I spent a lot of hours with this book.

Years later I used some of my Christmas money to buy my very own, pristine Oxford Shakespeare from the University bookstore (and let me tell you, a zoology student gets a few odd looks hauling around a massive volume of Shakespeare) and the old, ratty Shakespeare got left at my parents' house (where it lives to this day), but I guess I'll always have a fondness for it and the very valuable transportation it provided to a kid who was just getting started in a life-long love affair with the classics.

Wednesday 6 October 2010

"Art" again

A.k.a. fun with yarn and gesso, I guess.

Posted mostly just because we haven't had one of these for a while...

Saturday 2 October 2010

Bark Beetle Gallery in graphite

This week's Illustration Friday prompt is beneath. Sometimes there are interesting things lurking beneath tree bark that you don't get a chance to see until the tree is dead.

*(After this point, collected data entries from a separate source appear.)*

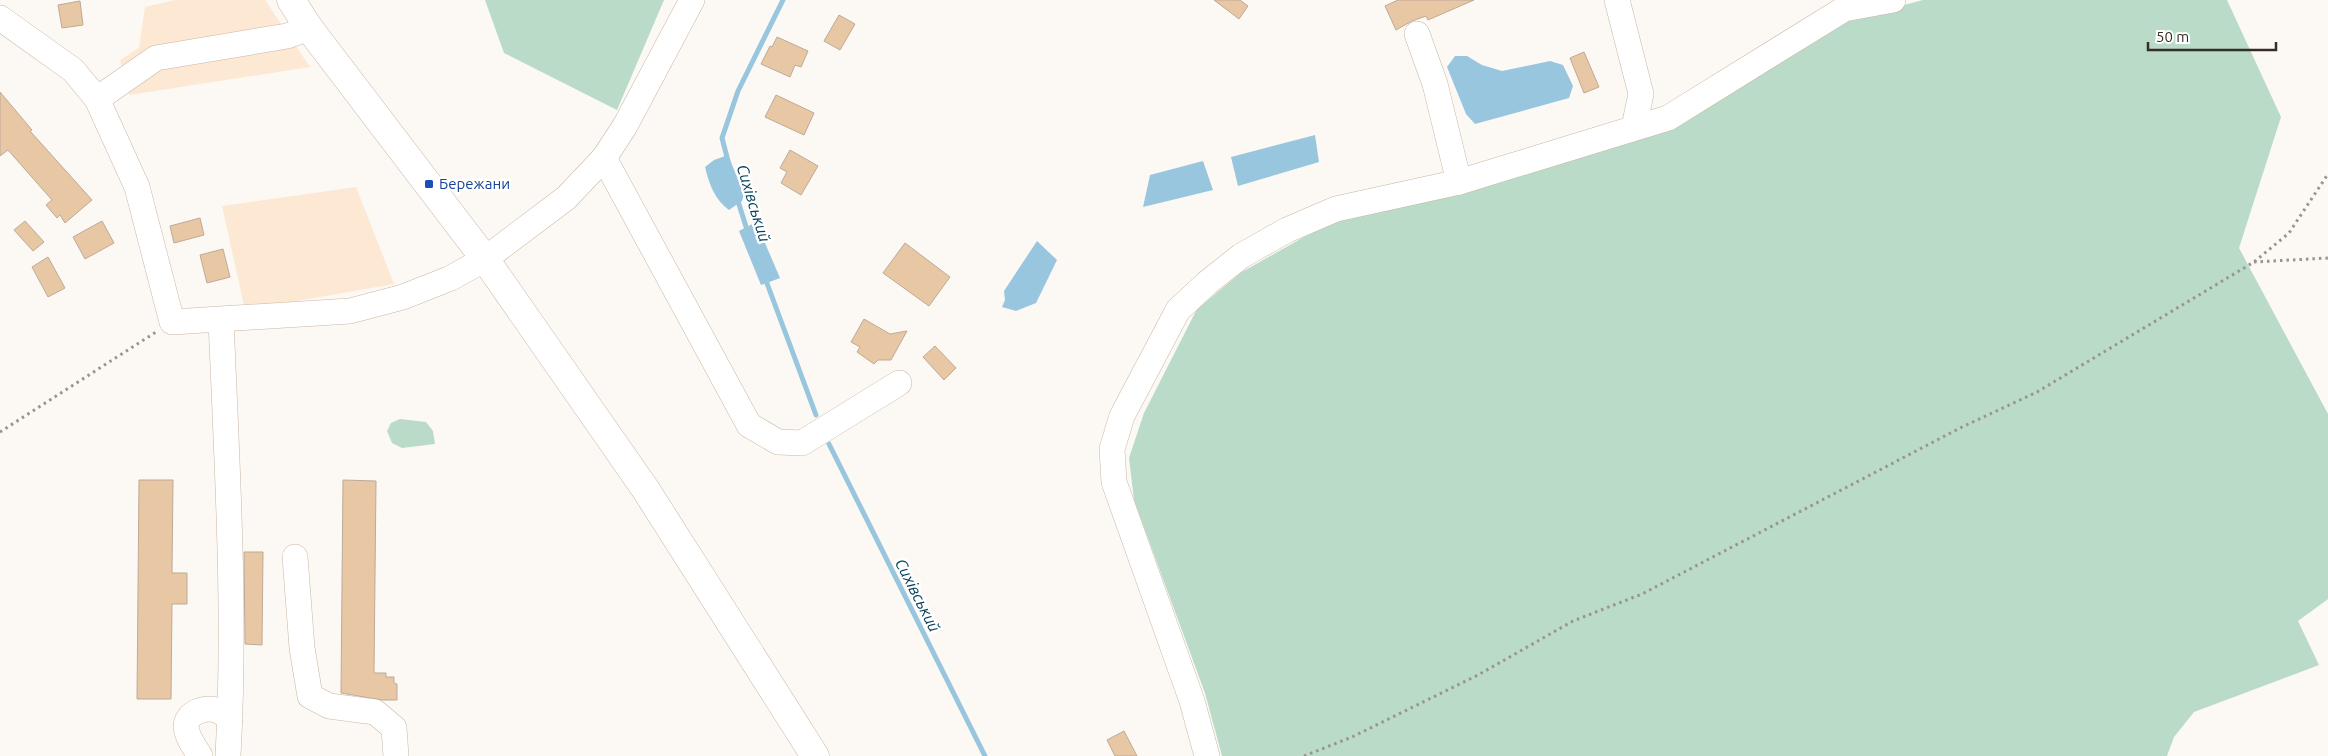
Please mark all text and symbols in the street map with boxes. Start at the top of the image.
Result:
scale bar [2148,20,2276,52]
text: 50 m [2156,28,2189,45]
water label: Сихівський [734,162,774,244]
place label: Бережани [439,175,510,192]
marker: Бережани [423,178,435,190]
water label: Сихівський [892,555,944,635]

Bark beetle larvae make these galleries directly under the bark as they feed on the inner bark. The main line that follows the grain is the chamber that eggs are laid in, and the radiating lines are larval feeding tunnels.

The galleries look like fine carving and can be very intricate and attractive, but they're not always a good thing. Generally, bark beetles are important for forest renewal as they attack dead or dying trees, but some are disease vectors and spread things like Dutch Elm Disease.

The galleries are still cool, though.